LucidWorks offers an open source enterprise search platform based on Lucene. It recently announced a near real-time indexing capability, and its Big Data solution offers an application development platform that enables comprehensive search, discovery and analysis of an organization’s content and user interactions.
MapR is an enterprise-grade Hadoop platform that supports a broad set of mission-critical and real-time use cases. Well known for its big, named partner ecosystem that includes Amazon, Cisco and Google, the company just this month closed a $30-million new round of funding. MapR touts dependability, ease-of-use and world-record speed to Hadoop, NoSQL, database and streaming applications in one, unified Big Data platform.
MarkLogic provides an enterprise-grade NoSQL document-centric database that enables organizations to manage a variety of data types. Key features include ACID transactions, horizontal scaling, real-time indexing, high availability, disaster recovery and government-grade security, while offering search across disparate data types, including text, images, date/time, geospatial and currency culled from multiple repositories or systems.
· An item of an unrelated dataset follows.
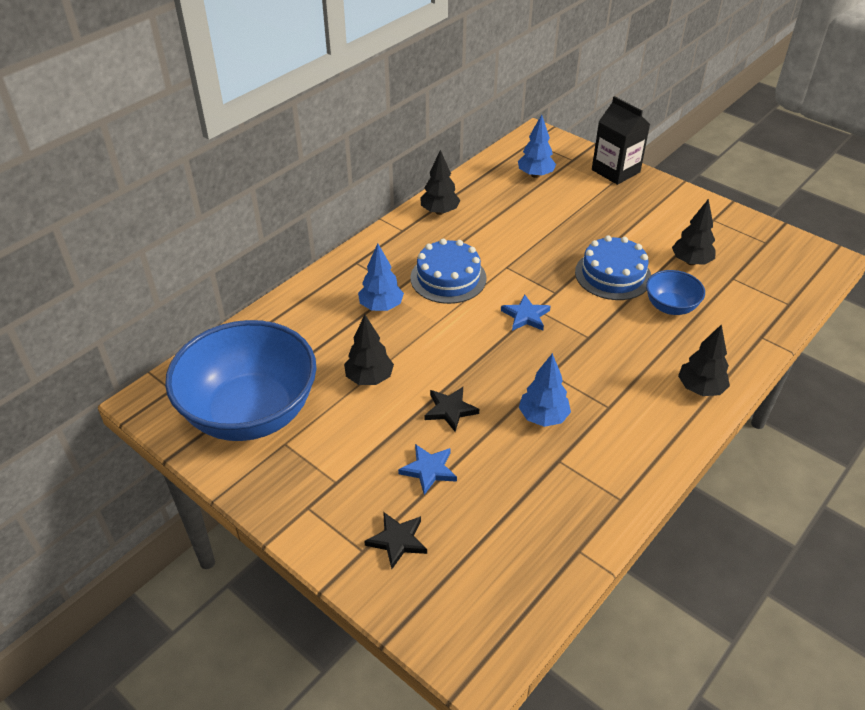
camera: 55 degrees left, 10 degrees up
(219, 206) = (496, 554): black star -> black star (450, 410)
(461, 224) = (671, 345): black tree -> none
Recommind has made a name for itself in the legal ediscovery space but is now leveraging its CORE analytics platform to help customers solve Big Data challenges. It offers customers the ability to access and understand unstructured data, without the need for taxonomies or natural language processing, by using machine learning techniques.
Tableau is one of the more popular data visualization and business intelligence tools in the market. Its solution allows non-programmers to query data relatively quickly and easily. Users can view data from integrated dashboards and share mobile and browser-based interactive analytics and ad hoc reports.
Impressions and Conclusion
The Big Data space is packed with large incumbent vendors like EMC, HP, IBM, Microsoft and Oracle who are busy acquiring companies, trying to innovate and also protecting their turf.
The plethora of smaller companies, many of whom are well funded and/or well regarded, are pushing the envelope in many ways, especially in the database space where even the largest enterprises have felt compelled to adopt Hadoop or other NoSQL solutions that offer much more scale and flexibility at a lower cost than traditional RDBMSs.
The search and analytics space is also wide open for new players, especially those that can handle a variety of Big Data sources of both structured and unstructured data including text and images. Vendor consolidation down the road is a given – similar to other markets when they begin to mature.
I look forward to the day when any of these products can be used easily – as easily as a Google search – by non-technical people and any organization of any size can afford these capabilities. For now, early adopters with deep pockets and tech-savvy individuals are the primary beneficiaries of all this incredible intellectual property.